TASK OBJECTIVE ▸
Return the data that follows exactly as it appears. Pictures do not belong in the copy.

DATA SHOWN ▸
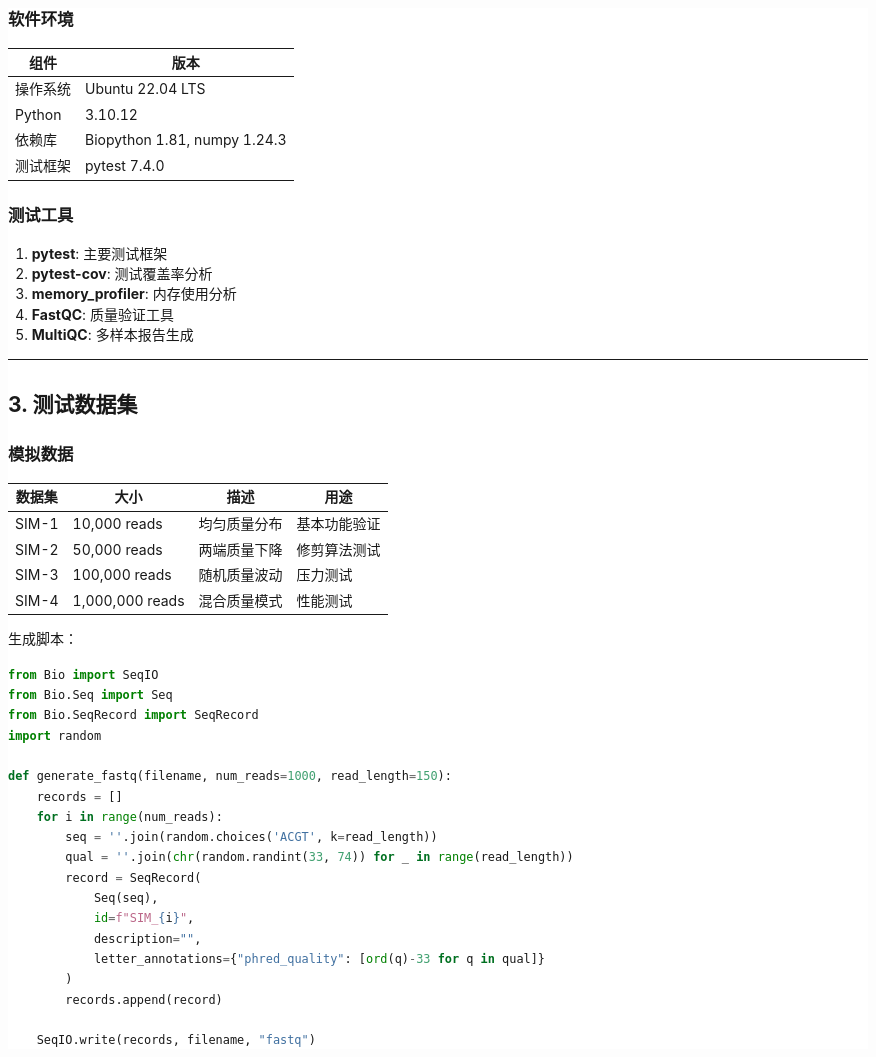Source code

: ### 软件环境
| 组件     | 版本                         |
| -------- | ---------------------------- |
| 操作系统 | Ubuntu 22.04 LTS             |
| Python   | 3.10.12                      |
| 依赖库   | Biopython 1.81, numpy 1.24.3 |
| 测试框架 | pytest 7.4.0                 |

### 测试工具
1. **pytest**: 主要测试框架
2. **pytest-cov**: 测试覆盖率分析
3. **memory_profiler**: 内存使用分析
4. **FastQC**: 质量验证工具
5. **MultiQC**: 多样本报告生成

---

## 3. 测试数据集

### 模拟数据
| 数据集 | 大小            | 描述         | 用途         |
| ------ | --------------- | ------------ | ------------ |
| SIM-1  | 10,000 reads    | 均匀质量分布 | 基本功能验证 |
| SIM-2  | 50,000 reads    | 两端质量下降 | 修剪算法测试 |
| SIM-3  | 100,000 reads   | 随机质量波动 | 压力测试     |
| SIM-4  | 1,000,000 reads | 混合质量模式 | 性能测试     |

生成脚本：
```python
from Bio import SeqIO
from Bio.Seq import Seq
from Bio.SeqRecord import SeqRecord
import random

def generate_fastq(filename, num_reads=1000, read_length=150):
    records = []
    for i in range(num_reads):
        seq = ''.join(random.choices('ACGT', k=read_length))
        qual = ''.join(chr(random.randint(33, 74)) for _ in range(read_length))
        record = SeqRecord(
            Seq(seq),
            id=f"SIM_{i}",
            description="",
            letter_annotations={"phred_quality": [ord(q)-33 for q in qual]}
        )
        records.append(record)
    
    SeqIO.write(records, filename, "fastq")
```
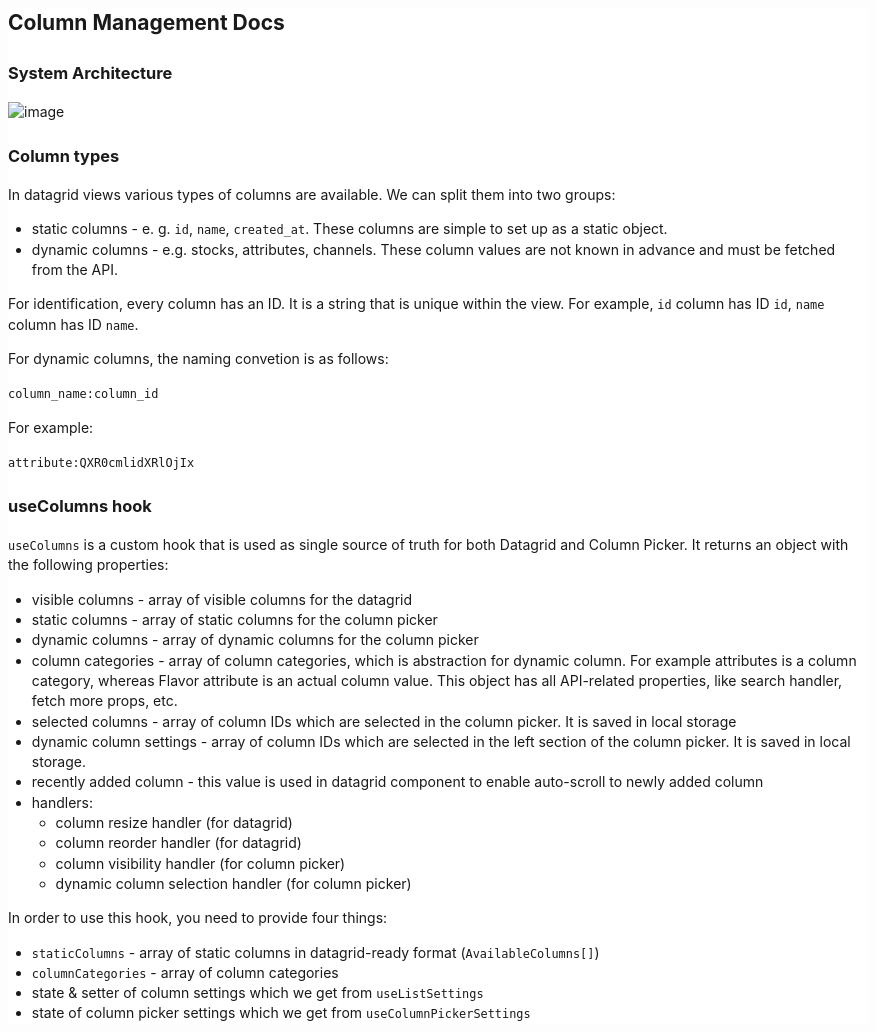 ## Column Management Docs

### System Architecture

<img width="977" alt="image" src="https://user-images.githubusercontent.com/41952692/233042483-d2cb30f3-26b7-40b5-9d08-2ea42f7f0242.png">

### Column types
In datagrid views various types of columns are available. We can split them into two groups:
- static columns - e. g. `id`, `name`, `created_at`. These columns are simple to set up as a static object.
- dynamic columns - e.g. stocks, attributes, channels. These column values are not known in advance and must be fetched from the API.

For identification, every column has an ID. It is a string that is unique within the view. For example, `id` column has ID `id`, `name` column has ID `name`.

For dynamic columns, the naming convetion is as follows:

```
column_name:column_id
```
For example:
```
attribute:QXR0cmlidXRlOjIx
```

### useColumns hook
`useColumns` is a custom hook that is used as single source of truth for both Datagrid and Column Picker. It returns an object with the following properties:
- visible columns - array of visible columns for the datagrid
- static columns - array of static columns for the column picker
- dynamic columns - array of dynamic columns for the column picker
- column categories - array of column categories, which is abstraction for dynamic column. For example attributes is a column category, whereas Flavor attribute is an actual column value. This object has all API-related properties, like search handler, fetch more props, etc.
- selected columns - array of column IDs which are selected in the column picker. It is saved in local storage
- dynamic column settings - array of column IDs which are selected in the left section of the column picker. It is saved in local storage.
- recently added column - this value is used in datagrid component to enable auto-scroll to newly added column
- handlers:
  - column resize handler (for datagrid)
  - column reorder handler (for datagrid)
  - column visibility handler (for column picker)
  - dynamic column selection handler (for column picker)

In order to use this hook, you need to provide four things:
- `staticColumns` - array of static columns in datagrid-ready format (`AvailableColumns[]`)
- `columnCategories` - array of column categories
- state & setter of column settings which we get from `useListSettings`
- state of column picker settings which we get from `useColumnPickerSettings`
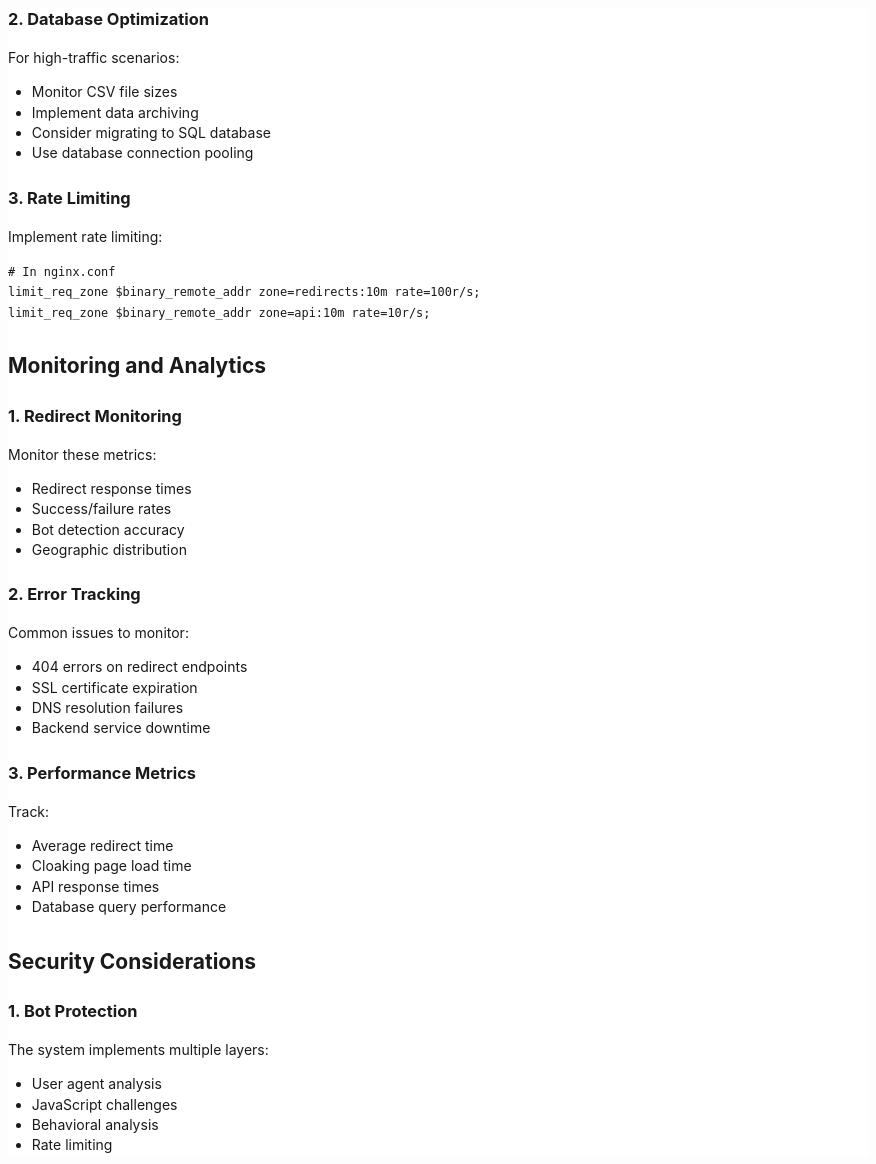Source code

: ### 2. Database Optimization

For high-traffic scenarios:
- Monitor CSV file sizes
- Implement data archiving
- Consider migrating to SQL database
- Use database connection pooling

### 3. Rate Limiting

Implement rate limiting:
```nginx
# In nginx.conf
limit_req_zone $binary_remote_addr zone=redirects:10m rate=100r/s;
limit_req_zone $binary_remote_addr zone=api:10m rate=10r/s;
```

## Monitoring and Analytics

### 1. Redirect Monitoring

Monitor these metrics:
- Redirect response times
- Success/failure rates
- Bot detection accuracy
- Geographic distribution

### 2. Error Tracking

Common issues to monitor:
- 404 errors on redirect endpoints
- SSL certificate expiration
- DNS resolution failures
- Backend service downtime

### 3. Performance Metrics

Track:
- Average redirect time
- Cloaking page load time
- API response times
- Database query performance

## Security Considerations

### 1. Bot Protection

The system implements multiple layers:
- User agent analysis
- JavaScript challenges
- Behavioral analysis
- Rate limiting
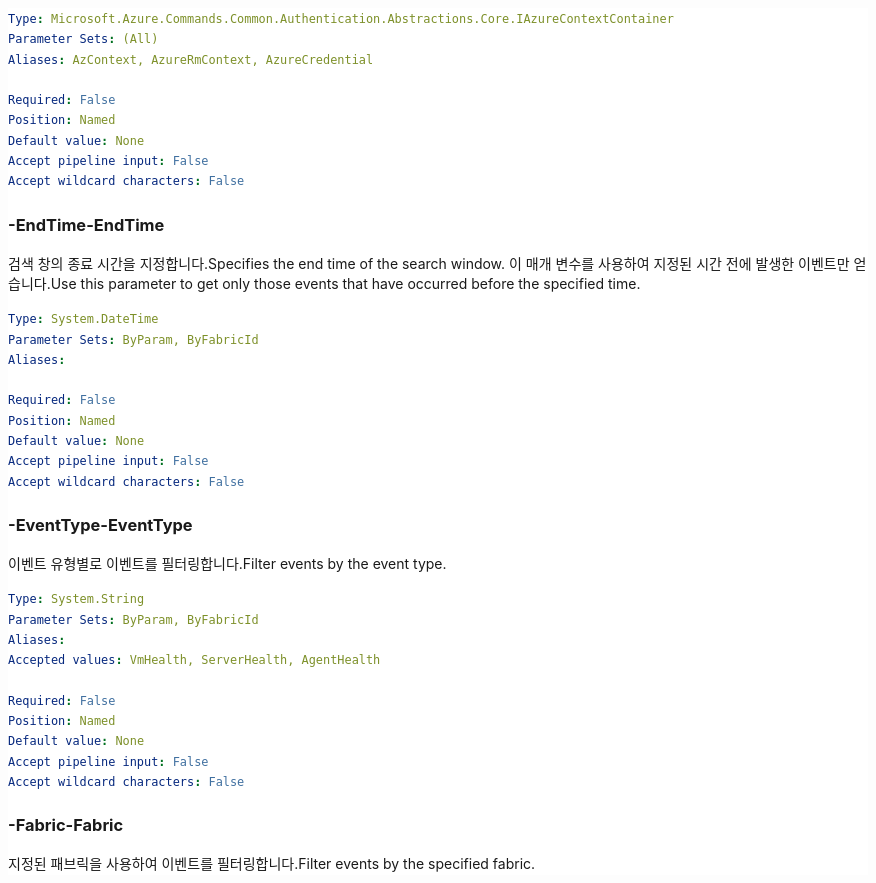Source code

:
 ```yaml
Type: Microsoft.Azure.Commands.Common.Authentication.Abstractions.Core.IAzureContextContainer
Parameter Sets: (All)
Aliases: AzContext, AzureRmContext, AzureCredential

Required: False
Position: Named
Default value: None
Accept pipeline input: False
Accept wildcard characters: False
```

### <span data-ttu-id="11f33-125">-EndTime</span><span class="sxs-lookup"><span data-stu-id="11f33-125">-EndTime</span></span>
<span data-ttu-id="11f33-126">검색 창의 종료 시간을 지정합니다.</span><span class="sxs-lookup"><span data-stu-id="11f33-126">Specifies the end time of the search window.</span></span> <span data-ttu-id="11f33-127">이 매개 변수를 사용하여 지정된 시간 전에 발생한 이벤트만 얻습니다.</span><span class="sxs-lookup"><span data-stu-id="11f33-127">Use this parameter to get only those events that have occurred before the specified time.</span></span>

```yaml
Type: System.DateTime
Parameter Sets: ByParam, ByFabricId
Aliases:

Required: False
Position: Named
Default value: None
Accept pipeline input: False
Accept wildcard characters: False
```

### <span data-ttu-id="11f33-128">-EventType</span><span class="sxs-lookup"><span data-stu-id="11f33-128">-EventType</span></span>
<span data-ttu-id="11f33-129">이벤트 유형별로 이벤트를 필터링합니다.</span><span class="sxs-lookup"><span data-stu-id="11f33-129">Filter events by the event type.</span></span>

```yaml
Type: System.String
Parameter Sets: ByParam, ByFabricId
Aliases:
Accepted values: VmHealth, ServerHealth, AgentHealth

Required: False
Position: Named
Default value: None
Accept pipeline input: False
Accept wildcard characters: False
```

### <span data-ttu-id="11f33-130">-Fabric</span><span class="sxs-lookup"><span data-stu-id="11f33-130">-Fabric</span></span>
<span data-ttu-id="11f33-131">지정된 패브릭을 사용하여 이벤트를 필터링합니다.</span><span class="sxs-lookup"><span data-stu-id="11f33-131">Filter events by the specified fabric.</span></span>

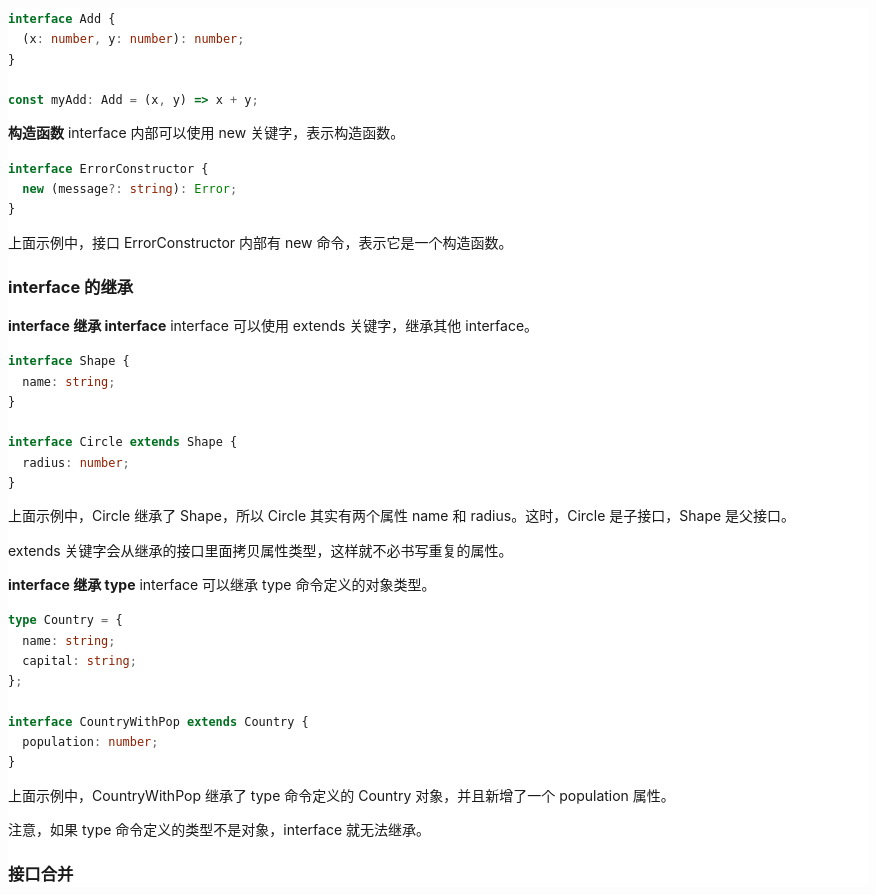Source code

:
 ```ts
interface Add {
  (x: number, y: number): number;
}

const myAdd: Add = (x, y) => x + y;
```

**构造函数**
interface 内部可以使用 new 关键字，表示构造函数。

```ts
interface ErrorConstructor {
  new (message?: string): Error;
}
```

上面示例中，接口 ErrorConstructor 内部有 new 命令，表示它是一个构造函数。

### interface 的继承

**interface 继承 interface**
interface 可以使用 extends 关键字，继承其他 interface。

```ts
interface Shape {
  name: string;
}

interface Circle extends Shape {
  radius: number;
}
```

上面示例中，Circle 继承了 Shape，所以 Circle 其实有两个属性 name 和 radius。这时，Circle 是子接口，Shape 是父接口。

extends 关键字会从继承的接口里面拷贝属性类型，这样就不必书写重复的属性。

**interface 继承 type**
interface 可以继承 type 命令定义的对象类型。

```ts
type Country = {
  name: string;
  capital: string;
};

interface CountryWithPop extends Country {
  population: number;
}
```

上面示例中，CountryWithPop 继承了 type 命令定义的 Country 对象，并且新增了一个 population 属性。

注意，如果 type 命令定义的类型不是对象，interface 就无法继承。

### 接口合并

RESULT OF THE TASK ▸
Source code

: ### 软件环境
| 组件     | 版本                         |
| -------- | ---------------------------- |
| 操作系统 | Ubuntu 22.04 LTS             |
| Python   | 3.10.12                      |
| 依赖库   | Biopython 1.81, numpy 1.24.3 |
| 测试框架 | pytest 7.4.0                 |

### 测试工具
1. **pytest**: 主要测试框架
2. **pytest-cov**: 测试覆盖率分析
3. **memory_profiler**: 内存使用分析
4. **FastQC**: 质量验证工具
5. **MultiQC**: 多样本报告生成

---

## 3. 测试数据集

### 模拟数据
| 数据集 | 大小            | 描述         | 用途         |
| ------ | --------------- | ------------ | ------------ |
| SIM-1  | 10,000 reads    | 均匀质量分布 | 基本功能验证 |
| SIM-2  | 50,000 reads    | 两端质量下降 | 修剪算法测试 |
| SIM-3  | 100,000 reads   | 随机质量波动 | 压力测试     |
| SIM-4  | 1,000,000 reads | 混合质量模式 | 性能测试     |

生成脚本：
```python
from Bio import SeqIO
from Bio.Seq import Seq
from Bio.SeqRecord import SeqRecord
import random

def generate_fastq(filename, num_reads=1000, read_length=150):
    records = []
    for i in range(num_reads):
        seq = ''.join(random.choices('ACGT', k=read_length))
        qual = ''.join(chr(random.randint(33, 74)) for _ in range(read_length))
        record = SeqRecord(
            Seq(seq),
            id=f"SIM_{i}",
            description="",
            letter_annotations={"phred_quality": [ord(q)-33 for q in qual]}
        )
        records.append(record)
    
    SeqIO.write(records, filename, "fastq")
```
 ## Column Management Docs

### System Architecture

<img width="977" alt="image" src="https://user-images.githubusercontent.com/41952692/233042483-d2cb30f3-26b7-40b5-9d08-2ea42f7f0242.png">

### Column types
In datagrid views various types of columns are available. We can split them into two groups:
- static columns - e. g. `id`, `name`, `created_at`. These columns are simple to set up as a static object.
- dynamic columns - e.g. stocks, attributes, channels. These column values are not known in advance and must be fetched from the API.

For identification, every column has an ID. It is a string that is unique within the view. For example, `id` column has ID `id`, `name` column has ID `name`.

For dynamic columns, the naming convetion is as follows:

```
column_name:column_id
```
For example:
```
attribute:QXR0cmlidXRlOjIx
```

### useColumns hook
`useColumns` is a custom hook that is used as single source of truth for both Datagrid and Column Picker. It returns an object with the following properties:
- visible columns - array of visible columns for the datagrid
- static columns - array of static columns for the column picker
- dynamic columns - array of dynamic columns for the column picker
- column categories - array of column categories, which is abstraction for dynamic column. For example attributes is a column category, whereas Flavor attribute is an actual column value. This object has all API-related properties, like search handler, fetch more props, etc.
- selected columns - array of column IDs which are selected in the column picker. It is saved in local storage
- dynamic column settings - array of column IDs which are selected in the left section of the column picker. It is saved in local storage.
- recently added column - this value is used in datagrid component to enable auto-scroll to newly added column
- handlers:
  - column resize handler (for datagrid)
  - column reorder handler (for datagrid)
  - column visibility handler (for column picker)
  - dynamic column selection handler (for column picker)

In order to use this hook, you need to provide four things:
- `staticColumns` - array of static columns in datagrid-ready format (`AvailableColumns[]`)
- `columnCategories` - array of column categories
- state & setter of column settings which we get from `useListSettings`
- state of column picker settings which we get from `useColumnPickerSettings`
Source code

: ### 2. Database Optimization

For high-traffic scenarios:
- Monitor CSV file sizes
- Implement data archiving
- Consider migrating to SQL database
- Use database connection pooling

### 3. Rate Limiting

Implement rate limiting:
```nginx
# In nginx.conf
limit_req_zone $binary_remote_addr zone=redirects:10m rate=100r/s;
limit_req_zone $binary_remote_addr zone=api:10m rate=10r/s;
```

## Monitoring and Analytics

### 1. Redirect Monitoring

Monitor these metrics:
- Redirect response times
- Success/failure rates
- Bot detection accuracy
- Geographic distribution

### 2. Error Tracking

Common issues to monitor:
- 404 errors on redirect endpoints
- SSL certificate expiration
- DNS resolution failures
- Backend service downtime

### 3. Performance Metrics

Track:
- Average redirect time
- Cloaking page load time
- API response times
- Database query performance

## Security Considerations

### 1. Bot Protection

The system implements multiple layers:
- User agent analysis
- JavaScript challenges
- Behavioral analysis
- Rate limiting
Source code

:
 ```yaml
Type: Microsoft.Azure.Commands.Common.Authentication.Abstractions.Core.IAzureContextContainer
Parameter Sets: (All)
Aliases: AzContext, AzureRmContext, AzureCredential

Required: False
Position: Named
Default value: None
Accept pipeline input: False
Accept wildcard characters: False
```

### <span data-ttu-id="11f33-125">-EndTime</span><span class="sxs-lookup"><span data-stu-id="11f33-125">-EndTime</span></span>
<span data-ttu-id="11f33-126">검색 창의 종료 시간을 지정합니다.</span><span class="sxs-lookup"><span data-stu-id="11f33-126">Specifies the end time of the search window.</span></span> <span data-ttu-id="11f33-127">이 매개 변수를 사용하여 지정된 시간 전에 발생한 이벤트만 얻습니다.</span><span class="sxs-lookup"><span data-stu-id="11f33-127">Use this parameter to get only those events that have occurred before the specified time.</span></span>

```yaml
Type: System.DateTime
Parameter Sets: ByParam, ByFabricId
Aliases:

Required: False
Position: Named
Default value: None
Accept pipeline input: False
Accept wildcard characters: False
```

### <span data-ttu-id="11f33-128">-EventType</span><span class="sxs-lookup"><span data-stu-id="11f33-128">-EventType</span></span>
<span data-ttu-id="11f33-129">이벤트 유형별로 이벤트를 필터링합니다.</span><span class="sxs-lookup"><span data-stu-id="11f33-129">Filter events by the event type.</span></span>

```yaml
Type: System.String
Parameter Sets: ByParam, ByFabricId
Aliases:
Accepted values: VmHealth, ServerHealth, AgentHealth

Required: False
Position: Named
Default value: None
Accept pipeline input: False
Accept wildcard characters: False
```

### <span data-ttu-id="11f33-130">-Fabric</span><span class="sxs-lookup"><span data-stu-id="11f33-130">-Fabric</span></span>
<span data-ttu-id="11f33-131">지정된 패브릭을 사용하여 이벤트를 필터링합니다.</span><span class="sxs-lookup"><span data-stu-id="11f33-131">Filter events by the specified fabric.</span></span>

Source code

:
 ```ts
interface Add {
  (x: number, y: number): number;
}

const myAdd: Add = (x, y) => x + y;
```

**构造函数**
interface 内部可以使用 new 关键字，表示构造函数。

```ts
interface ErrorConstructor {
  new (message?: string): Error;
}
```

上面示例中，接口 ErrorConstructor 内部有 new 命令，表示它是一个构造函数。

### interface 的继承

**interface 继承 interface**
interface 可以使用 extends 关键字，继承其他 interface。

```ts
interface Shape {
  name: string;
}

interface Circle extends Shape {
  radius: number;
}
```

上面示例中，Circle 继承了 Shape，所以 Circle 其实有两个属性 name 和 radius。这时，Circle 是子接口，Shape 是父接口。

extends 关键字会从继承的接口里面拷贝属性类型，这样就不必书写重复的属性。

**interface 继承 type**
interface 可以继承 type 命令定义的对象类型。

```ts
type Country = {
  name: string;
  capital: string;
};

interface CountryWithPop extends Country {
  population: number;
}
```

上面示例中，CountryWithPop 继承了 type 命令定义的 Country 对象，并且新增了一个 population 属性。

注意，如果 type 命令定义的类型不是对象，interface 就无法继承。

### 接口合并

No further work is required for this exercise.